Required tasks:
**a.** From the passage on renaming low-risk cancers, reproduce word for word the part that opens with "But there’s also" and closes with "won’t need treating?".
**b.** Write the next part of the passage on renaming low-risk cancers, beginning after its last sentence.

BEGIN Page extract

An advance of this kind could not only save lives from aggressive cancers by finding them earlier, but also reduce the harm caused by treating people with cancers that will never cause them any problems.
This, in turn, could lead to great improvements in how we screen for cancer, by helping us understand what to do with overdiagnosed cancers.
But there’s also a second challenge waiting for us if we get this right. ‘Cancer’ is a hugely emotive word. The idea that some cancers don’t need treating is a hard one to get your head round. How would people respond to being told that their cancer was safe to live with and won’t need treating?
Professor Druker sees this as an important issue when discussing such tumours: “We have to stop calling things that are non-lethal ‘cancer’, because if a doctor says you’ve got cancer you’re going to want to get rid of it. As soon as you say ‘cancer’ people get worried, so we’ve got to come up with a different name.”
While many cancers will still need prompt treatment, we will get to a place where we will be able to confidently say that others won’t ever cause harm, so don’t need treatment
– Professor Peter Sasieni
Some scientists have already looked at ways to tackle this problem. Dr Laura Esserman and colleagues propose the term ‘IDLE’ (which stands for ‘Indolent Lesion of Epithelial origin’) to describe non-lethal tumours.
She argues that doctors must lead the way in changing how people think about cancer, increasing awareness of IDLE tumours and how they should be dealt with. And that our one-size-fits-all approach to naming cancer isn’t suitable now we know there are lethal and non-lethal versions of the disease.
“Science has taught us quite a bit about the disease in the last few decades, so a one-size-fits-all definition is no longer the right fit because there isn’t just one type of cancer – there are many,” she told CNN back in 2015.
“It’s like allergies; we can easily understand that there is more than just one type of allergy. Allergies vary hugely in type and severity, and not everyone will lead to anaphylactic shock or a fatality.
“Some allergies cause no more than itchy eyes or a runny nose. The same principle is true of cancer. And because the term cancer is surrounded by connotations of panic and death, in the case of extremely low-risk lesions, we should reclassify them accordingly.”

END Page extract
BEGIN Given records

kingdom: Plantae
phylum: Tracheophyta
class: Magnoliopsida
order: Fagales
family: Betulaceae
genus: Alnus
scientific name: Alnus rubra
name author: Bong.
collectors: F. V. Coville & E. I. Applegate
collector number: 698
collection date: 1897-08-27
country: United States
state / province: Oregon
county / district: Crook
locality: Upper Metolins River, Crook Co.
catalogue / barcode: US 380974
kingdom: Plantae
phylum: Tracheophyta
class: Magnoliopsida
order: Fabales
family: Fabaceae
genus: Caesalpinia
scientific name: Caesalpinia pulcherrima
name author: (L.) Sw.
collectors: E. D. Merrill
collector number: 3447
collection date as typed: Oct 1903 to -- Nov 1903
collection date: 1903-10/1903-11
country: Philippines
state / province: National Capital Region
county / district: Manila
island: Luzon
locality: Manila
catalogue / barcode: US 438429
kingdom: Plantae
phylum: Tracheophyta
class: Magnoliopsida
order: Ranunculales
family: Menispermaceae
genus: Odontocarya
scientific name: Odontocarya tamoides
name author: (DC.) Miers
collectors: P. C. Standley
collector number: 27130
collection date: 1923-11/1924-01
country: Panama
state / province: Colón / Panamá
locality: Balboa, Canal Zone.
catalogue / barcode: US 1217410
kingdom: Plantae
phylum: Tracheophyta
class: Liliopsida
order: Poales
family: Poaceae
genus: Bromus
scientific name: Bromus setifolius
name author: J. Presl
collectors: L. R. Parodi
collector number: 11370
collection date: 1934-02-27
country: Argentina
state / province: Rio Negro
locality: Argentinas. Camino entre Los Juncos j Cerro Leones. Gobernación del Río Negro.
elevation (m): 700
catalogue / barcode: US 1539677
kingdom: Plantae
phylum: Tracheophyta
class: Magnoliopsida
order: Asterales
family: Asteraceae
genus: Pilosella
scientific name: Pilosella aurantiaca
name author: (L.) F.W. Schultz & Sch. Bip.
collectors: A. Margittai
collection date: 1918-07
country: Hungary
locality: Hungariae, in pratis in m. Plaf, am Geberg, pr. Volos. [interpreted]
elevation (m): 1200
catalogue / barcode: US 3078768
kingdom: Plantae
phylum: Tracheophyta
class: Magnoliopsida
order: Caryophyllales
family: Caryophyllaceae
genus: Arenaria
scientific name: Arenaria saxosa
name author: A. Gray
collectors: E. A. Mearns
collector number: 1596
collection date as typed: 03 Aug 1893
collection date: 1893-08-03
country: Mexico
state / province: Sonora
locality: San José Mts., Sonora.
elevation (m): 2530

END Given records

Results of the tasks:
**a.**
But there’s also a second challenge waiting for us if we get this right. ‘Cancer’ is a hugely emotive word. The idea that some cancers don’t need treating is a hard one to get your head round. How would people respond to being told that their cancer was safe to live with and won’t need treating?

**b.**
The patient perspective
I think the encouragement and freedom that research teams will be given by the Grand Challenge is really exciting. From my experiences of cancer I’ve seen people diagnosed early but still die of their cancer, while others have been diagnosed late and survived. Early diagnosis is vital to improve survival, but it’s not enough to just detect cancer early – we also need to be able to recognise the lethal ones that need treatment. This encompasses complex science along with changing people’s perceptions of cancer too, which makes it fascinating. In other words, there’s the technical challenge to find ways of distinguishing lethal from non-lethal cancers – which is challenging enough in its own right – but then that has to be put into practice. I hope that research teams can draw inspiration from that to do something incredible.
– Jim, member of the Grand Challenge patient panel
A change of this kind would have a huge impact in both how society views cancer and how doctors treat it – in all of its guises.
As Professor Sasieni contemplates: “Eventually I suspect that – while many cancers will still need prompt treatment – we will get to a place where we will be able to confidently say that others won’t ever cause harm, so don’t need treatment.
“But they wouldn’t be what many people think of now when they hear the word ‘cancer’ – and certainly not the death sentence that people thought of 40 years ago.”